◆ **YOUR INSTRUCTIONS**
In the listing below, copy out the part that opens with the line containing "genus: Leavenworthia" and closes with the line containing "collection date: 1966-06-04", keeping both of those lines.

======== SOURCE RECORDS

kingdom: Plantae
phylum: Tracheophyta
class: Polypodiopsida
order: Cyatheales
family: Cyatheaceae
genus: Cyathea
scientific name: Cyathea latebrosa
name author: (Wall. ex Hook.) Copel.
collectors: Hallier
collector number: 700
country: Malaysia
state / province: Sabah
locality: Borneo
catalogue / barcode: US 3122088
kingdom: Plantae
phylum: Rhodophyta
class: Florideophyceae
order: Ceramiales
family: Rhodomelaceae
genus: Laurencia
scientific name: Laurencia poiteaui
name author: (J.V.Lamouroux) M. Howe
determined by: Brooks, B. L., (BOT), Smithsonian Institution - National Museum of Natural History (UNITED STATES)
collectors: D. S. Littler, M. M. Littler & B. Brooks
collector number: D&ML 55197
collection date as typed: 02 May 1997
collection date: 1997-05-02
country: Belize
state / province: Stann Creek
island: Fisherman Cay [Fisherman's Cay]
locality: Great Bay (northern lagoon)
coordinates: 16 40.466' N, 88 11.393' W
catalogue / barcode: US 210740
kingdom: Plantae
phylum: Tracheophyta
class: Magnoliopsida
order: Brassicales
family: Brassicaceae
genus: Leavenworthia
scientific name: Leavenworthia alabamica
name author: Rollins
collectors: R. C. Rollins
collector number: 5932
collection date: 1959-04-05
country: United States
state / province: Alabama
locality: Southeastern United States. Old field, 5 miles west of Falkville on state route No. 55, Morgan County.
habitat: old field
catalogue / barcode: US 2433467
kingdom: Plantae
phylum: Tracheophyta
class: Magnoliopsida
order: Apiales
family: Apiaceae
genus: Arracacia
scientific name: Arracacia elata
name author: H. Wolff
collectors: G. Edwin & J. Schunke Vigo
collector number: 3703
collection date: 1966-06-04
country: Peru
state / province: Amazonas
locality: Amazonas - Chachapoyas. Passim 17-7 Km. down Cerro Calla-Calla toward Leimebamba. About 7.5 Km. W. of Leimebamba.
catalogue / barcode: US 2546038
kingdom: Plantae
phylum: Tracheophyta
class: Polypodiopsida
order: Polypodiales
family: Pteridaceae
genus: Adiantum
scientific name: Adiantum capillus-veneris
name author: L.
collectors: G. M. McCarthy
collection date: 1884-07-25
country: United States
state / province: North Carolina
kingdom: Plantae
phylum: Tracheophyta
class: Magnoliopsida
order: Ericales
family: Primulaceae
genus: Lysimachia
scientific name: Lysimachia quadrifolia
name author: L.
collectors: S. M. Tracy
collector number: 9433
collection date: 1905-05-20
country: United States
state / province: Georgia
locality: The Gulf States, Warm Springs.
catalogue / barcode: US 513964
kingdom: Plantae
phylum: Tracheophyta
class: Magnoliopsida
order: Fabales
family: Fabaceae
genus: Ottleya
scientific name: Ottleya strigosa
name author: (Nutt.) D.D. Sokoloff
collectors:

================

◆ **SOLUTION TO THIS EXERCISE**
genus: Leavenworthia
scientific name: Leavenworthia alabamica
name author: Rollins
collectors: R. C. Rollins
collector number: 5932
collection date: 1959-04-05
country: United States
state / province: Alabama
locality: Southeastern United States. Old field, 5 miles west of Falkville on state route No. 55, Morgan County.
habitat: old field
catalogue / barcode: US 2433467
kingdom: Plantae
phylum: Tracheophyta
class: Magnoliopsida
order: Apiales
family: Apiaceae
genus: Arracacia
scientific name: Arracacia elata
name author: H. Wolff
collectors: G. Edwin & J. Schunke Vigo
collector number: 3703
collection date: 1966-06-04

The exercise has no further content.